Monday, November 23, 2009

To my homies at the LHC

The first day of snowboarding season was just a couple of days ago. We had a great time, remembered how to actually do it. I even managed to successfully catch some air off of a couple of kickers without killing myself. I would say that it was a successful first day.

One of the things that I remembered is that, when snowboarding, to speed up you have to do less. In other words, if you want to go faster, you have to relax your body more, and just let the board do what the board does. In other words, a snowboarder's natural state (rest state) is constant acceleration.

My question is, does that make snowboarders really, really big tachyons?

Saturday, November 14, 2009

All dogs go to Propits

I love my dog. He's the first dog that I've had that is just an unabashed dog. A lot of pets that I've known have basically been human minds, trapped in four-legged bodies, but not Max. Max is just a big, fluffy, slobbery dumb dog. And I love him for it.

The great thing about Max is that he has two modes: asleep and happy. Everything makes him happy, and he loves to show it. He finds his favorite tennis ball and just freaks out. When you come home, he's all tail-wags and licks. He's just always happy, and never afraid to show it. He gets real, authentic pleasure from just acknowledging that something makes him happy, and I think that, on the whole, it makes his life better.

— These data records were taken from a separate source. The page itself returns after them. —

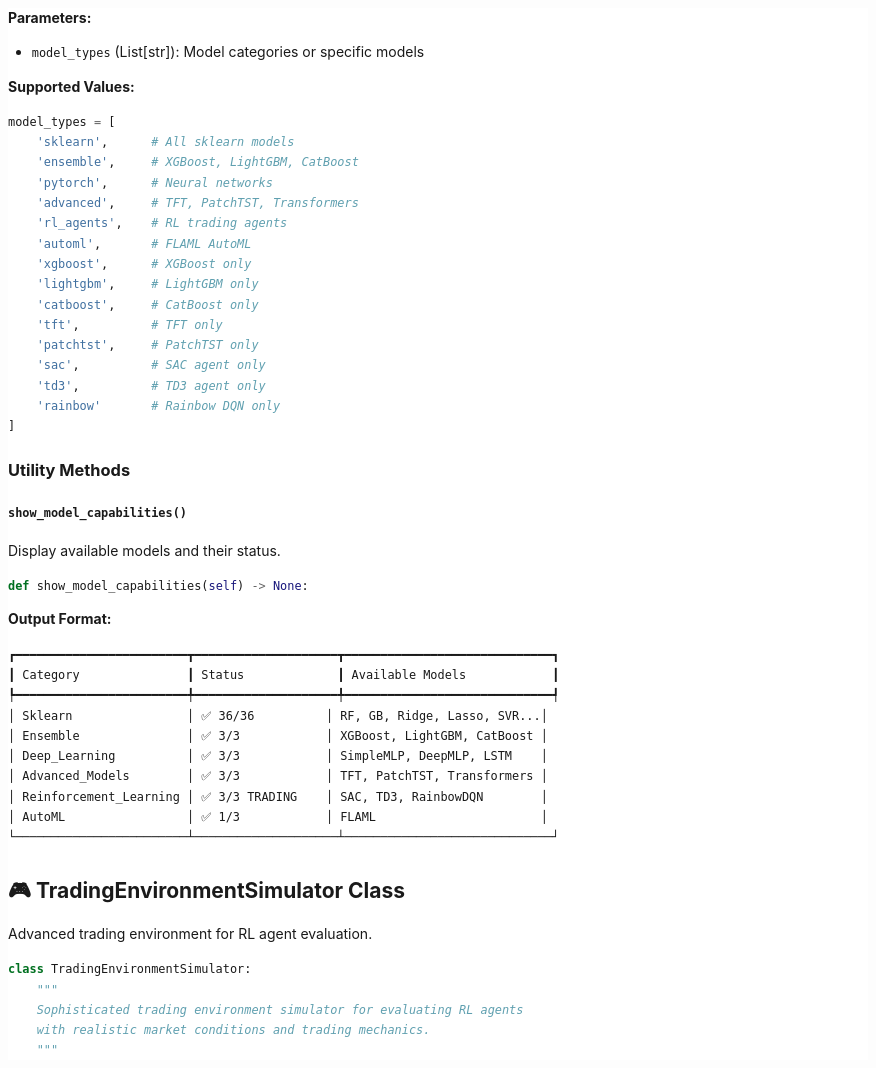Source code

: **Parameters:**
- `model_types` (List[str]): Model categories or specific models

**Supported Values:**
```python
model_types = [
    'sklearn',      # All sklearn models
    'ensemble',     # XGBoost, LightGBM, CatBoost  
    'pytorch',      # Neural networks
    'advanced',     # TFT, PatchTST, Transformers
    'rl_agents',    # RL trading agents
    'automl',       # FLAML AutoML
    'xgboost',      # XGBoost only
    'lightgbm',     # LightGBM only
    'catboost',     # CatBoost only
    'tft',          # TFT only
    'patchtst',     # PatchTST only
    'sac',          # SAC agent only
    'td3',          # TD3 agent only
    'rainbow'       # Rainbow DQN only
]
```

### Utility Methods

#### `show_model_capabilities()`

Display available models and their status.

```python
def show_model_capabilities(self) -> None:
```

**Output Format:**
```
┏━━━━━━━━━━━━━━━━━━━━━━━━┳━━━━━━━━━━━━━━━━━━━━┳━━━━━━━━━━━━━━━━━━━━━━━━━━━━━┓
┃ Category               ┃ Status             ┃ Available Models            ┃
┡━━━━━━━━━━━━━━━━━━━━━━━━╇━━━━━━━━━━━━━━━━━━━━╇━━━━━━━━━━━━━━━━━━━━━━━━━━━━━┩
│ Sklearn                │ ✅ 36/36          │ RF, GB, Ridge, Lasso, SVR...│
│ Ensemble               │ ✅ 3/3            │ XGBoost, LightGBM, CatBoost │
│ Deep_Learning          │ ✅ 3/3            │ SimpleMLP, DeepMLP, LSTM    │
│ Advanced_Models        │ ✅ 3/3            │ TFT, PatchTST, Transformers │
│ Reinforcement_Learning │ ✅ 3/3 TRADING    │ SAC, TD3, RainbowDQN        │
│ AutoML                 │ ✅ 1/3            │ FLAML                       │
└────────────────────────┴────────────────────┴─────────────────────────────┘
```

## 🎮 TradingEnvironmentSimulator Class

Advanced trading environment for RL agent evaluation.

```python
class TradingEnvironmentSimulator:
    """
    Sophisticated trading environment simulator for evaluating RL agents
    with realistic market conditions and trading mechanics.
    """
```
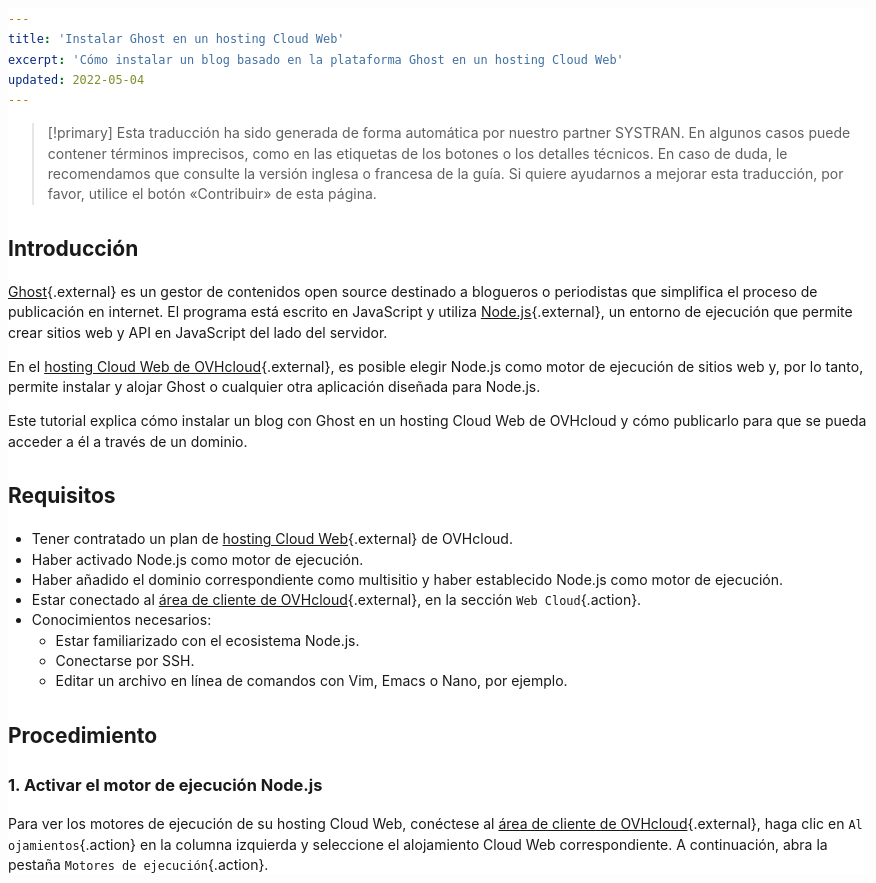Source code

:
 ```yaml
---
title: 'Instalar Ghost en un hosting Cloud Web'
excerpt: 'Cómo instalar un blog basado en la plataforma Ghost en un hosting Cloud Web'
updated: 2022-05-04
---
```


> [!primary]
> Esta traducción ha sido generada de forma automática por nuestro partner SYSTRAN. En algunos casos puede contener términos imprecisos, como en las etiquetas de los botones o los detalles técnicos. En caso de duda, le recomendamos que consulte la versión inglesa o francesa de la guía. Si quiere ayudarnos a mejorar esta traducción, por favor, utilice el botón «Contribuir» de esta página.
>

## Introducción

[Ghost](https://ghost.org/){.external} es un gestor de contenidos open source destinado a blogueros o periodistas que simplifica el proceso de publicación en internet. El programa está escrito en JavaScript y utiliza [Node.js](https://nodejs.org/){.external}, un entorno de ejecución que permite crear sitios web y API en JavaScript del lado del servidor.

En el [hosting Cloud Web de OVHcloud](https://www.ovhcloud.com/es-es/web-hosting/cloud-web-offer/){.external}, es posible elegir Node.js como motor de ejecución de sitios web y, por lo tanto, permite instalar y alojar Ghost o cualquier otra aplicación diseñada para Node.js.

Este tutorial explica cómo instalar un blog con Ghost en un hosting Cloud Web de OVHcloud y cómo publicarlo para que se pueda acceder a él a través de un dominio.

## Requisitos

- Tener contratado un plan de [hosting Cloud Web](https://www.ovhcloud.com/es-es/web-hosting/cloud-web-offer/){.external} de OVHcloud.
- Haber activado Node.js como motor de ejecución.
- Haber añadido el dominio correspondiente como multisitio y haber establecido Node.js como motor de ejecución.
- Estar conectado al [área de cliente de OVHcloud](https://www.ovh.com/auth/?action=gotomanager&from=https://www.ovh.es/&ovhSubsidiary=es){.external}, en la sección `Web Cloud`{.action}.
- Conocimientos necesarios:
    - Estar familiarizado con el ecosistema Node.js.
    - Conectarse por SSH.
    - Editar un archivo en línea de comandos con Vim, Emacs o Nano, por ejemplo.

## Procedimiento

### 1. Activar el motor de ejecución Node.js

Para ver los motores de ejecución de su hosting Cloud Web, conéctese al [área de cliente de OVHcloud](https://www.ovh.com/auth/?action=gotomanager&from=https://www.ovh.es/&ovhSubsidiary=es){.external}, haga clic en `Alojamientos`{.action} en la columna izquierda y seleccione el alojamiento Cloud Web correspondiente. A continuación, abra la pestaña `Motores de ejecución`{.action}.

We want everyone's lives to be more like Max's (maybe without eating kibble every day). Happy for being happy. Glad to acknowledge that their life was made better by something that they ran into online. Wouldn't it be cool to go through your life excited to see everything? Excited to let them know? I think it would. That's why we built Propits.

Monday, November 9, 2009

Our very first DDOS

It's official. We've made it! We had our very first script-kiddy searching for exploits followed by a distributed denial of service! Go us!

Nothing is damaged. The would-be attackers are a bunch of ninnies. No data is compromised, etc. About the only thing that it means is that the site is down for a bit while our provider sorts it out.

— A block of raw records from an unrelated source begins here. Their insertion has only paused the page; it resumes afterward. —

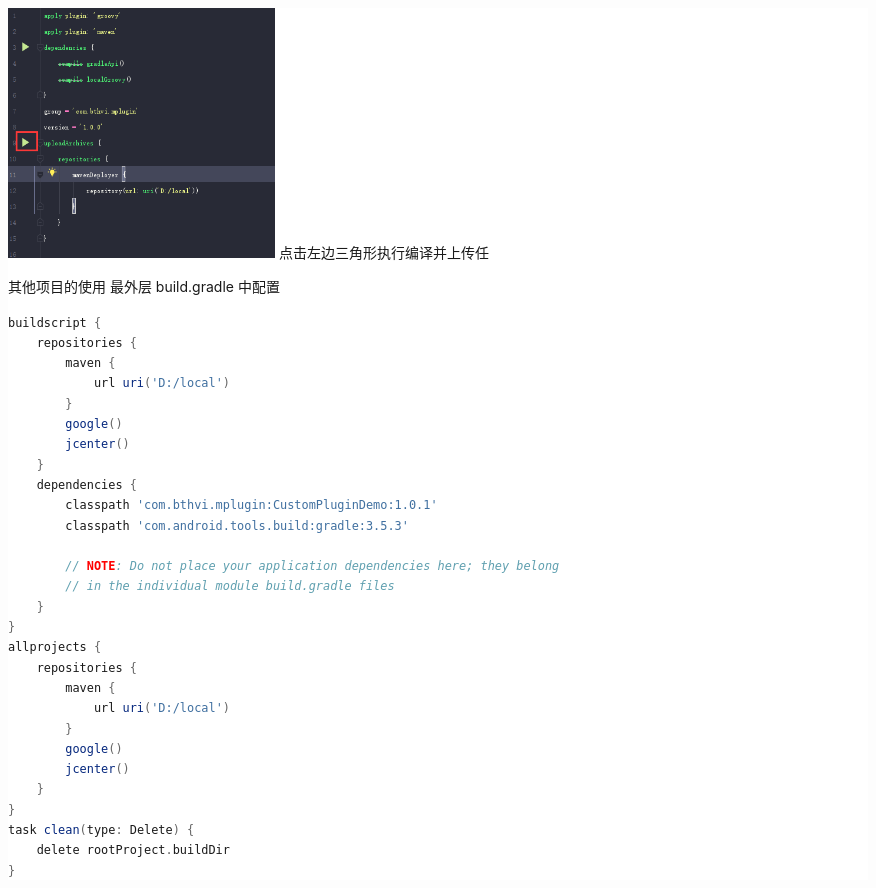 <img src="image/gradle_4.png" height="250" /> 
点击左边三角形执行编译并上传任

其他项目的使用
最外层 build.gradle 中配置
```gradle
buildscript {
    repositories {
        maven {
            url uri('D:/local')
        }
        google()
        jcenter()
    }
    dependencies {
        classpath 'com.bthvi.mplugin:CustomPluginDemo:1.0.1'
        classpath 'com.android.tools.build:gradle:3.5.3'

        // NOTE: Do not place your application dependencies here; they belong
        // in the individual module build.gradle files
    }
}
allprojects {
    repositories {
        maven {
            url uri('D:/local')
        }
        google()
        jcenter()
    }
}
task clean(type: Delete) {
    delete rootProject.buildDir
}
```

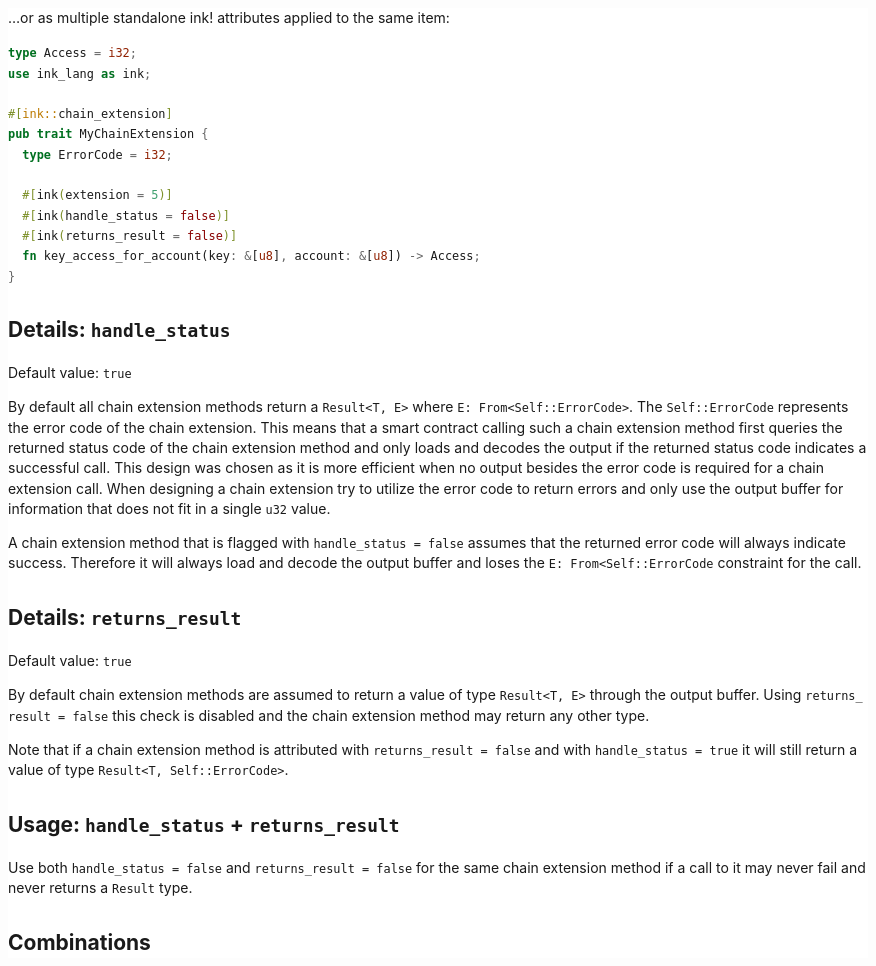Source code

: …or as multiple standalone ink! attributes applied to the same item:

```rust
type Access = i32;
use ink_lang as ink;

#[ink::chain_extension]
pub trait MyChainExtension {
  type ErrorCode = i32;
  
  #[ink(extension = 5)]
  #[ink(handle_status = false)]
  #[ink(returns_result = false)]
  fn key_access_for_account(key: &[u8], account: &[u8]) -> Access;
}
```

## Details: `handle_status`

Default value: `true`

By default all chain extension methods return a `Result<T, E>` where `E: From<Self::ErrorCode>`.
The `Self::ErrorCode` represents the error code of the chain extension.
This means that a smart contract calling such a chain extension method first queries the returned
status code of the chain extension method and only loads and decodes the output if the returned
status code indicates a successful call.
This design was chosen as it is more efficient when no output besides the error
code is required for a chain extension call. When designing a chain extension try to utilize the
error code to return errors and only use the output buffer for information that does not fit in
a single `u32` value.

A chain extension method that is flagged with `handle_status = false` assumes that the returned error code
will always indicate success. Therefore it will always load and decode the output buffer and loses
the `E: From<Self::ErrorCode` constraint for the call.

## Details: `returns_result`

Default value: `true`

By default chain extension methods are assumed to return a value of type `Result<T, E>` through the
output buffer. Using `returns_result = false` this check is disabled and the chain extension method may return
any other type.

Note that if a chain extension method is attributed with `returns_result = false`
and with `handle_status = true` it will still return a value of type `Result<T, Self::ErrorCode>`.

## Usage: `handle_status` + `returns_result`

Use both `handle_status = false` and `returns_result = false` for the same chain extension method
if a call to it may never fail and never returns a `Result` type.

## Combinations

To re-iterate, there are two pieces of good news. 1) We are big enough for jealous minds to want to put us down, and 2) They are just as incompetent as they are jealous.

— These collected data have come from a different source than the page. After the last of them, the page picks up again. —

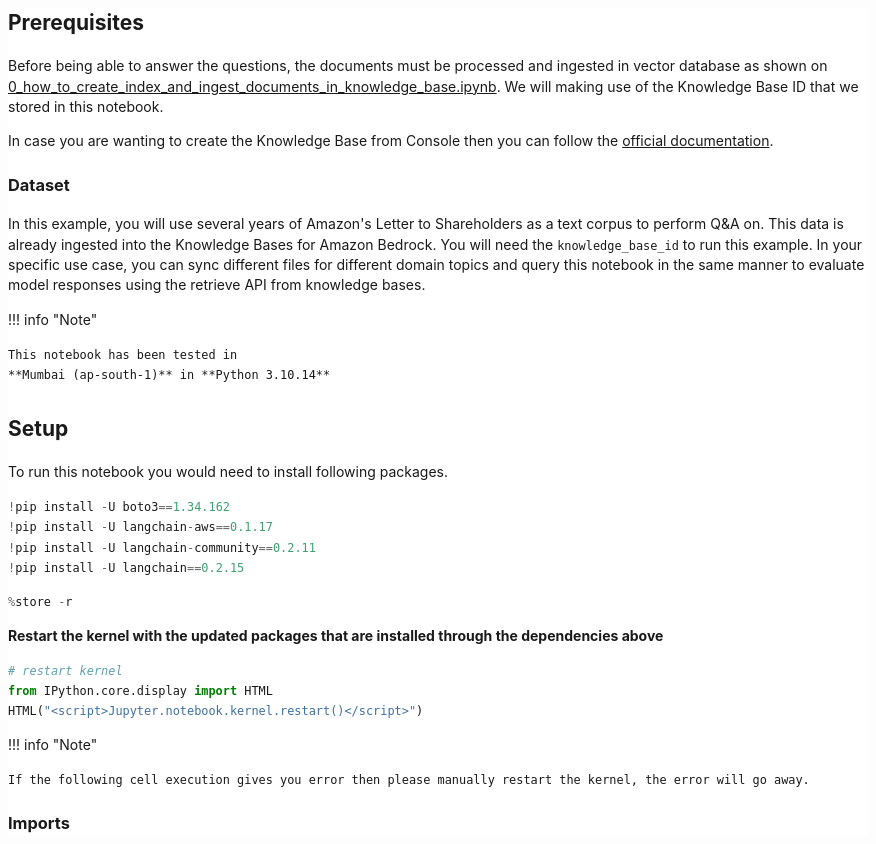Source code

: 
<h2>Prerequisites</h2>

Before being able to answer the questions, the documents must be processed and ingested in vector database as shown on [0_how_to_create_index_and_ingest_documents_in_knowledge_base.ipynb](https://github.com/aws-samples/amazon-bedrock-samples/rag/open-source/amazon-bedrock-knowledge-base/0_how_to_create_index_and_ingest_documents_in_knowledge_base.ipynb). We will making use of the Knowledge Base ID that we stored in this notebook.

In case you are wanting to create the Knowledge Base from Console then you can follow the [official documentation](https://docs.aws.amazon.com/bedrock/latest/userguide/knowledge-base-create.html).

<h3>Dataset</h3>

In this example, you will use several years of Amazon's Letter to Shareholders as a text corpus to perform Q&A on. This data is already ingested into the Knowledge Bases for Amazon Bedrock. You will need the `knowledge_base_id` to run this example. In your specific use case, you can sync different files for different domain topics and query this notebook in the same manner to evaluate model responses using the retrieve API from knowledge bases.


!!! info "Note"

    This notebook has been tested in 
    **Mumbai (ap-south-1)** in **Python 3.10.14**


<h2>Setup</h2>

To run this notebook you would need to install following packages.


```python
!pip install -U boto3==1.34.162
!pip install -U langchain-aws==0.1.17
!pip install -U langchain-community==0.2.11
!pip install -U langchain==0.2.15
```


```python
%store -r
```


<strong>Restart the kernel with the updated packages that are installed through the dependencies above</strong>


```python
# restart kernel
from IPython.core.display import HTML
HTML("<script>Jupyter.notebook.kernel.restart()</script>")
```


!!! info "Note"

    If the following cell execution gives you error then please manually restart the kernel, the error will go away.


<h3>Imports</h3>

Update: We are back online.

Counting down the minutes

There's a funny thing that happens in modern business. People show up for work at earlier and earlier hours every year. They stay later and later. And larger and larger portions of time spent at work is time spent staring at the clock, counting down until they can finally leave.

Of course, sitting around not doing work, waiting for you chance to go home, decreases productivity. So what do the companies do? Require people to stay even longer, or work from home in their off-hours (and if you work for salary, you don't get extra pay for that).

What. The. Hell.

How did it come to this? We all realize that the boss is one dude, right? I mean, he can't take all of us! Okay, so that's a bit extremist, but the idea still applies. If you put in your 8 hours and go home, why should you be afraid of losing your job? If things get so bad that you want to scream, and so instead of screaming you pick up and take the afternoon for yourself, why is that such a bad thing? Would your boss really prefer that you sit and boil and stew in your anger until you blow up at someone, or give yourself cancer?

The other day my boss said he wanted me to start checking my email from home in the evening so that I can be available to fix a problem if it comes up. I said no. My argument is that if there is a problem at 3 in the morning, no-one will care about it anyway, and anyone who does I don't want to do business with. My home life is separate from my work life, and I intend to keep it that way.

He tried to be all boss-like (talking about towing the company line, blah blah). I was resolute.

Want to know how many people died? None. How many servers burst into flames at the mere insinuation of having personal time? Zero. How many co-workers were effected? Zilch. How much money the company lost? Not a cent.

What are we working for? Are we working to fill every moment we aren't asleep? "But you have weekends off". Not if I start letting my employer dictate my off time to me, I don't. Not for long, anyway. Besides, if the only time I have is the weekends, that leaves 48 hours, minus sleep, to get every single chore done that I have around the house. 48 hours, minus sleep, to spend time with my loved-ones. 48 hours, minus sleep, out of 168.

What are you working for? Is what you're getting payed worth 72% of your adult life?

What is worth that much time? What could you spend every waking moment doing, and be happy as a clam? Why not do that? Why not be supported, and support others in the process,
for doing the only thing that makes any damned sense.

Propits. Live your life. Not your boss'.